--- Start SELECTED PASSAGE ---

The Princeton area-based Cool Women poetry group will read new works and selections from “Cool Women Volume 7” at the Lawrenceville Branch of the Mercer County Library on Thursday, November 30, at 6:30 p.m.
The 10-member critique and performance group comprises noted regionally based and often published poets who have been meeting and presenting for almost 30 years.
They include Gretna Wilkinson, Sharon Olson, Maxine Susman, Judy Rowe Michaels, Juditha Dowd, Lois Marie Harrod, Joyce Greenberg Lott, Eloise Bruce, Betty Lies, Penelope Scambly Schott, and Carolyn Foote Edelmann.
The November-themed poetic jazz performance, titled “Fall Forward, Smile Back,” will be followed by a reception with refreshments. Admission is free.
Here are samples from three of the poets:
Nightlight
As if your lips had brushed me I awoke,
saw that this was not our room,
my mind a rambler, too full of gloom
to share your sleep. The moon was partly cloaked
by cloud, but I sensed in its chilly face
a life unfolding elsewhere, yet close to me,
as when a siren makes me look up from my tea.
Why would that indifferent gleam be solace?
But I lifted toward it in just the way
I caught a breath, learning someone I’d treasured
once is dead a year. Bitterness gone stick
as mints left in a pocket. The beam crept down, lay
itself across my feet. I could almost misread
it as the cat, a silvered whisker glinting.
— Juditha Dowd
Community Garden, Lawrenceville, NJ
The voices of cicadas sizzle.
The weight of the well’s water
creaks in the Muslim woman’s red wagon wheels.

--- End SELECTED PASSAGE ---

◆ WRITTEN TASKS ◆
[1] Translate this sentence from the Cool Women announcement into Spanish: "The 10-member critique and performance group comprises noted regionally based and often published poets who have been meeting and presenting for almost 30 years."
[2] Reproduce word for word the stretch of the Cool Women announcement from "They include Gretna" through "Carolyn Foote Edelmann.".

--- Start EXCERPTED RECORDS ---

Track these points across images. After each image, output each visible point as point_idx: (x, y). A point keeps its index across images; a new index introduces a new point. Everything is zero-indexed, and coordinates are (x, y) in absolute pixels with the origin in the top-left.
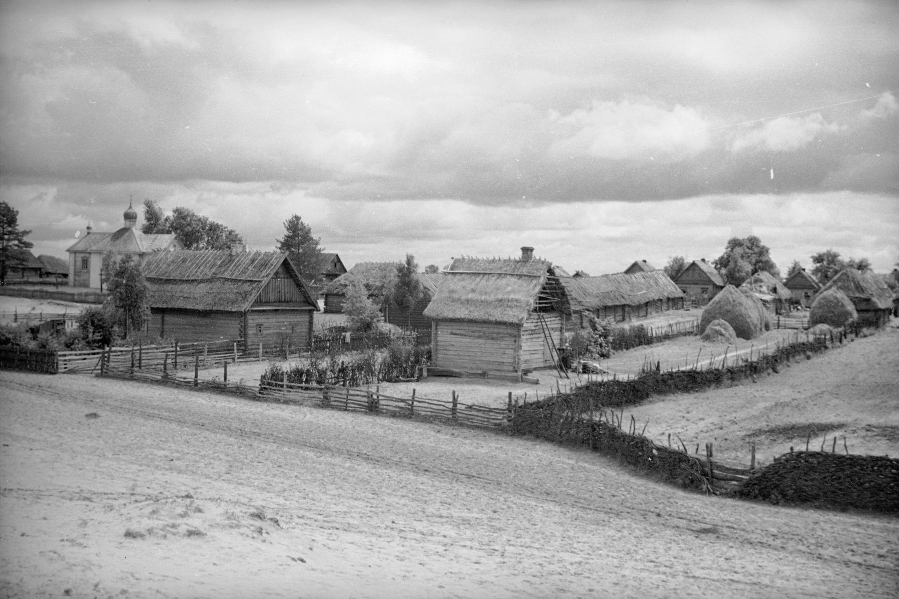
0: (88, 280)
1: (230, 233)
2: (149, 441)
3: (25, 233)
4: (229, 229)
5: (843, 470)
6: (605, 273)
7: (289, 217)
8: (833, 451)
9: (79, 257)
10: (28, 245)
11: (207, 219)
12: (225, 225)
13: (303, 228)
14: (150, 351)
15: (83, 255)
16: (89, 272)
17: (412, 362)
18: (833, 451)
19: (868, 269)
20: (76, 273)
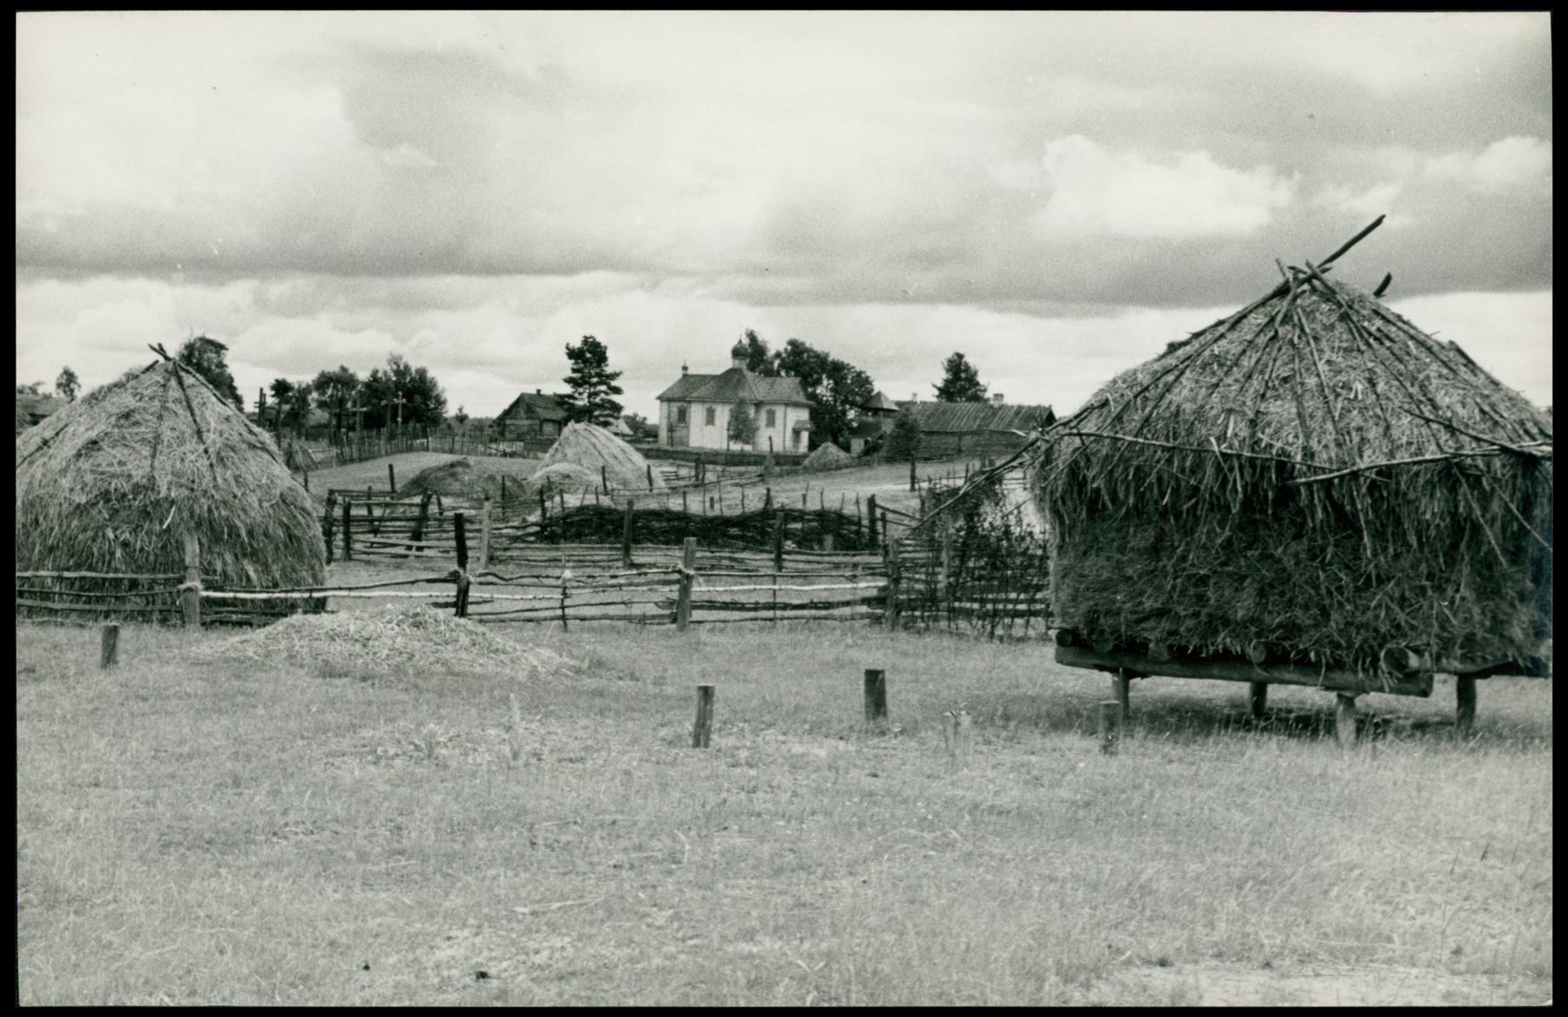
0: (688, 437)
1: (859, 374)
2: (661, 918)
3: (615, 376)
4: (858, 369)
5: (815, 872)
6: (333, 368)
7: (950, 355)
8: (472, 603)
9: (675, 407)
10: (617, 391)
11: (827, 355)
12: (852, 364)
13: (967, 368)
14: (779, 613)
15: (680, 404)
16: (687, 427)
17: (1466, 803)
18: (472, 603)
19: (939, 389)
20: (671, 429)
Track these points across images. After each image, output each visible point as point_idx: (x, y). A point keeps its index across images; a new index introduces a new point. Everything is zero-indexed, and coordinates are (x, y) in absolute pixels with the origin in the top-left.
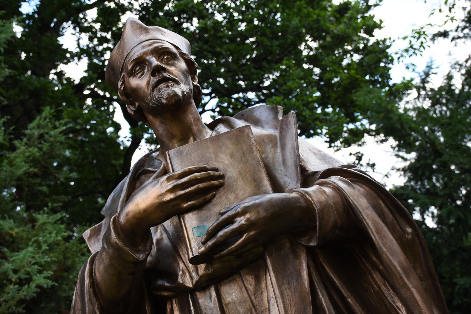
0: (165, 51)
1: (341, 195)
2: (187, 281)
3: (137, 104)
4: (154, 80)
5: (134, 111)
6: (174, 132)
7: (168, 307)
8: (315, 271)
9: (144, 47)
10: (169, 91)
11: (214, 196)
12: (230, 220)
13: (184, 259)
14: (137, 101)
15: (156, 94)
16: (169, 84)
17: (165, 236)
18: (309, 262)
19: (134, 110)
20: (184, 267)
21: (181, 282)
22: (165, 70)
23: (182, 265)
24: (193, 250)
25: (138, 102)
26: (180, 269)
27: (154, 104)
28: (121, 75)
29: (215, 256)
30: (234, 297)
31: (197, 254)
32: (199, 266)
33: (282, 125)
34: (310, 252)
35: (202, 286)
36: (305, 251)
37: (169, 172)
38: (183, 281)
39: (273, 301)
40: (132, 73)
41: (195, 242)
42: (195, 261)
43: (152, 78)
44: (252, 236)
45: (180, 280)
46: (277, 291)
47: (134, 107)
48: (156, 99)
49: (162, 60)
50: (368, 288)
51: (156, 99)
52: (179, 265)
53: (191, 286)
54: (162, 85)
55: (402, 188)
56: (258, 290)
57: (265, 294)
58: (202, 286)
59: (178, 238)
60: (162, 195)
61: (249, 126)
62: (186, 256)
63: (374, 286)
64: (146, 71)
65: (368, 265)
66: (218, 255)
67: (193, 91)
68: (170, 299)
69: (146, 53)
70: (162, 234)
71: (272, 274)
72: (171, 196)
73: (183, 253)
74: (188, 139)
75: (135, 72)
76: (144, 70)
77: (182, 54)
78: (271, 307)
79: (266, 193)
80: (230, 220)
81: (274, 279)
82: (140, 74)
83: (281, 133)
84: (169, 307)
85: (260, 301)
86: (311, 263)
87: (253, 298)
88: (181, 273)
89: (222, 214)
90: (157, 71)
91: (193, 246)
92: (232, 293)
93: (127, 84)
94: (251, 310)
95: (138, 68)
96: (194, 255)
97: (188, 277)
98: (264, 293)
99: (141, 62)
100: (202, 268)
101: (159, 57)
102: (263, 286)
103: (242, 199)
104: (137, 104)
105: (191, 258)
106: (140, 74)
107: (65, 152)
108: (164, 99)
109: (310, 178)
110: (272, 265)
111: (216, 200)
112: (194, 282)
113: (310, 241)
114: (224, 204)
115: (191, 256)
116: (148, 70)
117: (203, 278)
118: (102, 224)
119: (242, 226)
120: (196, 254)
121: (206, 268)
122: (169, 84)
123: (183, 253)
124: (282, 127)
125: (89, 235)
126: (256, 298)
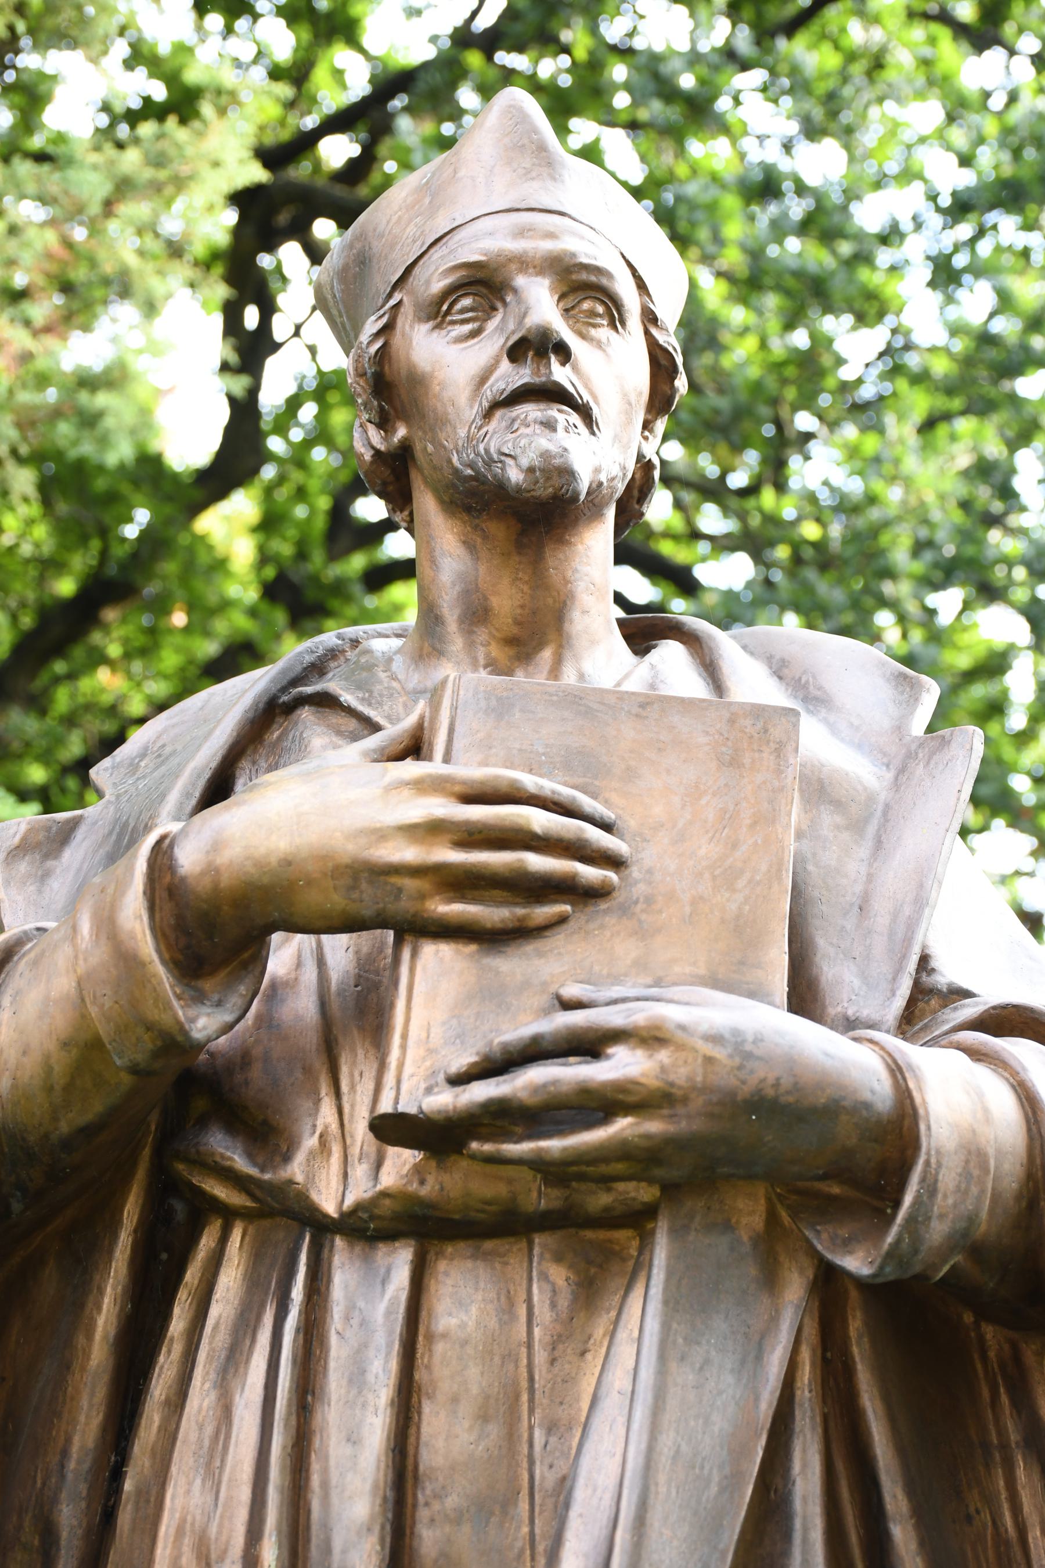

--- End EXCERPTED RECORDS ---

◆ ANSWERS BELOW ◆
[1] El grupo de crítica y presentación, de diez integrantes, está formado por destacados poetas de la región, publicados con frecuencia, que llevan casi 30 años reuniéndose y presentándose.

[2]
They include Gretna Wilkinson, Sharon Olson, Maxine Susman, Judy Rowe Michaels, Juditha Dowd, Lois Marie Harrod, Joyce Greenberg Lott, Eloise Bruce, Betty Lies, Penelope Scambly Schott, and Carolyn Foote Edelmann.